§ **TASK PROMPT**: The lines you need are those holding the word "depth"; pull them from the material.

§ **THE RECORDS**:
----------
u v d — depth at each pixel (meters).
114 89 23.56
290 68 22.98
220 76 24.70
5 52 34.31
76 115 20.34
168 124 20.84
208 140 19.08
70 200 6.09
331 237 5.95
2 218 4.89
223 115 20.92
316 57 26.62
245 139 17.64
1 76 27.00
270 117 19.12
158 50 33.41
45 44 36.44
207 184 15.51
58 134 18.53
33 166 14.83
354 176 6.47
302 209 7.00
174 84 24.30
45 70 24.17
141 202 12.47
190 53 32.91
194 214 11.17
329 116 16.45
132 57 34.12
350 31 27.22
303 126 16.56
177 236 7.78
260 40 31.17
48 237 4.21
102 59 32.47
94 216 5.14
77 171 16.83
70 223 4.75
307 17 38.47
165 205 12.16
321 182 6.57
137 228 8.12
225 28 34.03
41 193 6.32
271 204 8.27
----------
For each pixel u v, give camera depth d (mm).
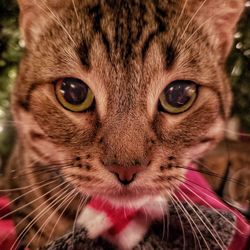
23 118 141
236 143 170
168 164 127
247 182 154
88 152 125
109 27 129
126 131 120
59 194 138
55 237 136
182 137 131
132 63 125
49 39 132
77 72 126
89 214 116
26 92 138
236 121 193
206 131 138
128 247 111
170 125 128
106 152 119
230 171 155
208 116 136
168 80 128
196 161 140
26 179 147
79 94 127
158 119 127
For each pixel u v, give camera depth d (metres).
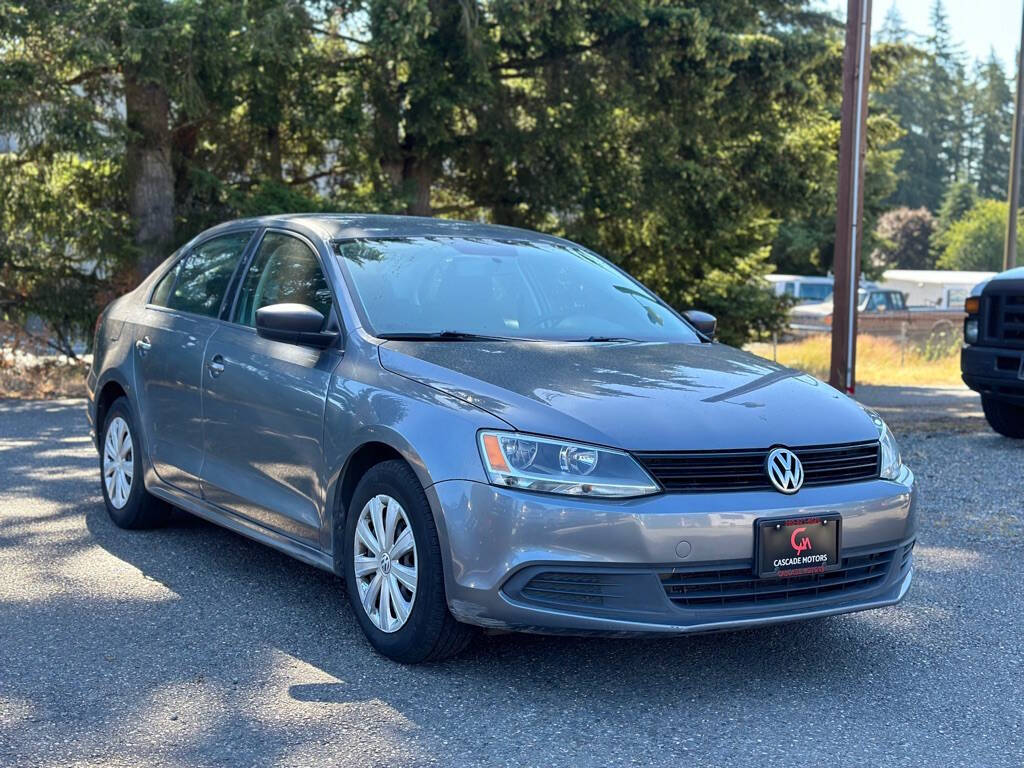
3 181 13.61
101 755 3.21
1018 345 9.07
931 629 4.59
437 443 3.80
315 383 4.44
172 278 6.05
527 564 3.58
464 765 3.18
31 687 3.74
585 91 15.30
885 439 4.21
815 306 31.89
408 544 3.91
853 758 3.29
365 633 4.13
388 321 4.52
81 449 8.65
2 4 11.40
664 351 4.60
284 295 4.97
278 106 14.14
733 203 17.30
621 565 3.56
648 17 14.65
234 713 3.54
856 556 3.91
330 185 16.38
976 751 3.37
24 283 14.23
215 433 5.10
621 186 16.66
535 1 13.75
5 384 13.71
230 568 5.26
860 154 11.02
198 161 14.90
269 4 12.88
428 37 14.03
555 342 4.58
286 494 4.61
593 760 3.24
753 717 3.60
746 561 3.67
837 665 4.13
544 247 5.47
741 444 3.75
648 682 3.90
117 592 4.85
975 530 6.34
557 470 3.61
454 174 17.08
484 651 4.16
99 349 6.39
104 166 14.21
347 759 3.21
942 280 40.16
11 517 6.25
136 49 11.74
----------
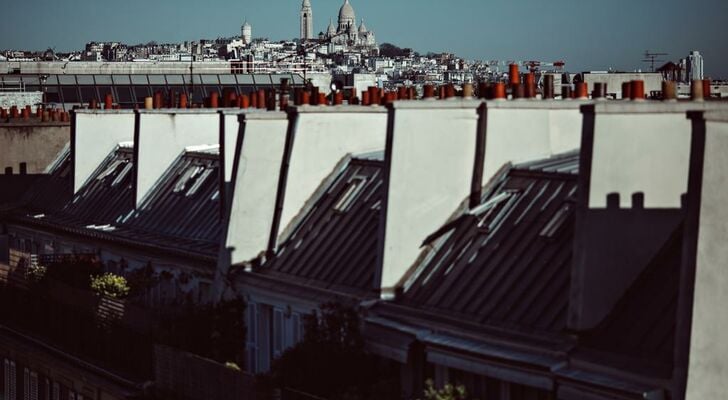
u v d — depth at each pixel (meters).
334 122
----------
§ **EXPECTED ANSWER**:
u v d — depth at each pixel (meters).
For each pixel u v, give camera depth d (mm).
For each pixel u v, give camera depth d (metres).
u v d — depth at each pixel (meters).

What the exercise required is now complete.